3. Diffusion Model Training
This is where the model learns the relationship between control signals and sound.
- The Objective: The model minimizes a Noise Prediction Error (MSE)—essentially learning how to remove noise from the signal to reveal the target sound.
- Disentanglement: Crucially, it employs an Adversarial Criterion during training. This penalizes the model if the "Timbre" encoder accidentally learns information about the pitch, ensuring the two controls remain totally independent.
Inference: Max for Live and Real-Time Usage
Max for Live (M4L) Integration
For Ableton Live users, AFTER provides two Max for Live devices that handle the communication with the neural engine.
The first is Audio-to-Audio. It uses a side-chain input (e.g., your voice) to drive the pitch and loudness of the neural model.

The second is MIDI-to-Audio. It cnverts MIDI notes into the required pitch/loudness curves to drive the model. Thanks to the latent diffusion architecture, this supports polyphony if trained on polyphonic data.

Max/MSP and nn~
For developers, AFTER runs inside Max/MSP using the nn~ external. This allows you to load the exported TorchScript models (.ts files) directly into a patching environment.
Performance & Latency
Because AFTER uses diffusion, it functions differently from instantaneous feed-forward models like RAVE.
Latency: Diffusion requires iterative steps (denoising) to generate sound.
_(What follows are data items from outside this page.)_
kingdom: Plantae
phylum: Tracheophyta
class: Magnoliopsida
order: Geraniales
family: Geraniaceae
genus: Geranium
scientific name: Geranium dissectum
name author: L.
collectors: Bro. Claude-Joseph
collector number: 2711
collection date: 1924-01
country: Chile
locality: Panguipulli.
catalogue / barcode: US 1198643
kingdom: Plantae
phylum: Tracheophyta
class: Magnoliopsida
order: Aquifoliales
In the real-time implementation, this typically results in a latency between 200ms and 500ms. It is "real-time" in the sense that it generates audio on-the-fly, but it feels more like playing a predictable delay than an instant instrument. For some live performances, some artists chose to a "looper" approach (have AFTER play the phrase on the next loop cycle) instead of immediate response.
GPU utilization: The model inference rests on nn~, which supports GPU acceleration, but in practice users notice little difference. Moreover, the iterative nature of diffusion means CPU usage will still be significant compared to standard DSP.